TRY IT: According to the Moby Dick letter-frequency page, what encoding should be declared when opening the text file to fix a UnicodeDecodeError on Windows?

SOURCE PASSAGE:
Letter frequencies in Moby Dick

Learning Scientific Programming with Python (2nd edition)

E7.9: Letter frequencies in Moby Dick

The following program produces a bar chart of letter frequencies in the English language, estimated by analysis of the text of Moby Dick (available as a free download from Project Gutenberg). The vertical bars are centered, and labelled by letter.

import numpy as np
import matplotlib.pyplot as plt

text_file = "moby-dick.txt"

letters = "ABCDEFGHIJKLMNOPQRSTUVWXYZ"
# Initialize the dictionary of letter counts: {'A': 0, 'B': 0, ...}
lcount = dict([(l, 0) for l in letters])

# Read in the text and count the letter occurences
for l in open(text_file).read():
    try:
        lcount[l.upper()] += 1
    except KeyError:
        # Ignore characters that are not letters
        pass
# The total number of letters
norm = sum(lcount.values())

fig = plt.figure()
ax = fig.add_subplot(111)
# The bar chart, with letters along the horizontal axis and the calculated
# letter frequencies as percentages as the bar height
x = range(26)
ax.bar(
    x,
    [lcount[l] / norm * 100 for l in letters],
    width=0.8,
    color="g",
    alpha=0.5,
    align="center",
)
ax.set_xticks(x)
ax.set_xticklabels(letters)
ax.tick_params(axis="x", direction="out")
ax.set_xlim(-0.5, 25.5)
ax.yaxis.grid(True, ls=":", lw=0.5)
ax.set_ylabel("Letter frequency, %")
plt.show()

Note: if you get a UnicodeDecodeError when running the above code, you might be using Windows. It will probably help to explicitly declare the encoding of the Moby Dick text file by replacing the relevant line above with

    for l in open(text_file, encoding='utf8').read():

EXTRACTED DATA:
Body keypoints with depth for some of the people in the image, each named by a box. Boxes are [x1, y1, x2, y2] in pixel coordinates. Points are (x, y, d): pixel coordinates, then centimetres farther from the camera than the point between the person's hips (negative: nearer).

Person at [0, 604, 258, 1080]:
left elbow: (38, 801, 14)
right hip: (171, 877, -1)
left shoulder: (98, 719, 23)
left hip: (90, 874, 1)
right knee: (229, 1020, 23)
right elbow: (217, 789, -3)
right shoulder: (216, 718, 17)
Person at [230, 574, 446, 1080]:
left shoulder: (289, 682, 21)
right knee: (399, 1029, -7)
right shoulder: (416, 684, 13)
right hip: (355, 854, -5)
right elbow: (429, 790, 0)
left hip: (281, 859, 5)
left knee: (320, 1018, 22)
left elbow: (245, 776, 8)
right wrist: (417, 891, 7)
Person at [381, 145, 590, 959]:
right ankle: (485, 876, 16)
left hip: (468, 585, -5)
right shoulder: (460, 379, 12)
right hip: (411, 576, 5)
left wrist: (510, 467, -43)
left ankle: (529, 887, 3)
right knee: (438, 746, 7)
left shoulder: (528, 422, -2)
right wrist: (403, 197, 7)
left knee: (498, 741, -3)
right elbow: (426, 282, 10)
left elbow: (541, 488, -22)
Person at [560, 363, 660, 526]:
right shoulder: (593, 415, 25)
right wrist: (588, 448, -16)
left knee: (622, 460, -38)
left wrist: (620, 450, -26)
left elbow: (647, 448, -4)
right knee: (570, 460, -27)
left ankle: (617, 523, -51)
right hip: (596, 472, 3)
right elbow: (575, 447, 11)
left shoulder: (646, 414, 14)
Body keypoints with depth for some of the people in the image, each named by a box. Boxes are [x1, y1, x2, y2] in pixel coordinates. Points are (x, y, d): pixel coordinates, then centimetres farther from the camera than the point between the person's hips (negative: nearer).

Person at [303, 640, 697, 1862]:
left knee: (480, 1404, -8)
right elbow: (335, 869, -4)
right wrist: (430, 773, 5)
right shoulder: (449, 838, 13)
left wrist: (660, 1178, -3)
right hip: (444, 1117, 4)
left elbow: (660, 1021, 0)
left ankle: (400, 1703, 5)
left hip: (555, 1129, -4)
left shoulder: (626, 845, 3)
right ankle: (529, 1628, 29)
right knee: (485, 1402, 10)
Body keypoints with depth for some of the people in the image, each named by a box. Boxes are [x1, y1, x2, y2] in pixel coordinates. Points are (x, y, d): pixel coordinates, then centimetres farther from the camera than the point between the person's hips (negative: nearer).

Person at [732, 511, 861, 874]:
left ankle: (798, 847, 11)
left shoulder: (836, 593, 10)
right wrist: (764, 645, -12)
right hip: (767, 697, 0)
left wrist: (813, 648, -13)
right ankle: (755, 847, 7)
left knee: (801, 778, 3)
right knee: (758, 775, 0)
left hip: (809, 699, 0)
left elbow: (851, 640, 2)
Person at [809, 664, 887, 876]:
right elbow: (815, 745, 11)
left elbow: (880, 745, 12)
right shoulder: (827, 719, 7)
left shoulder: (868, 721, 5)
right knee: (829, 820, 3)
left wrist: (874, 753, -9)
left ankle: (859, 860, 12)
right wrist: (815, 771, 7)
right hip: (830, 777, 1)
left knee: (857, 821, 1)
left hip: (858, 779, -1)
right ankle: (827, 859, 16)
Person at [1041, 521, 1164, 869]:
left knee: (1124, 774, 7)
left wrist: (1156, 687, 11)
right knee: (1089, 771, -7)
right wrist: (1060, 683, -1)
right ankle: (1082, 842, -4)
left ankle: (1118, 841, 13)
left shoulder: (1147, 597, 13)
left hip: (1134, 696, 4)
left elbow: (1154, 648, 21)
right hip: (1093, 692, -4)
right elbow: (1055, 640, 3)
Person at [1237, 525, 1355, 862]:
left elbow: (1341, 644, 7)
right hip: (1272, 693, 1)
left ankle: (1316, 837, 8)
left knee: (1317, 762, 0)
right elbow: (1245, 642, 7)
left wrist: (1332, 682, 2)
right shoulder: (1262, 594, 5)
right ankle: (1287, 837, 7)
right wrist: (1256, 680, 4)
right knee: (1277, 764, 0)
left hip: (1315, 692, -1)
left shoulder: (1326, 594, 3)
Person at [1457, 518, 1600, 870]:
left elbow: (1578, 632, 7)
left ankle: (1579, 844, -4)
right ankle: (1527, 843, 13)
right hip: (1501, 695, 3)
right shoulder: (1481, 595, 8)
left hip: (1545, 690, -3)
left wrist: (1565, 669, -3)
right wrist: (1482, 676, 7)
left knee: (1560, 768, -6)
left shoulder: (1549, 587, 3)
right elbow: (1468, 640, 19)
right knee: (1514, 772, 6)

RESULT OF THIS TASK: utf8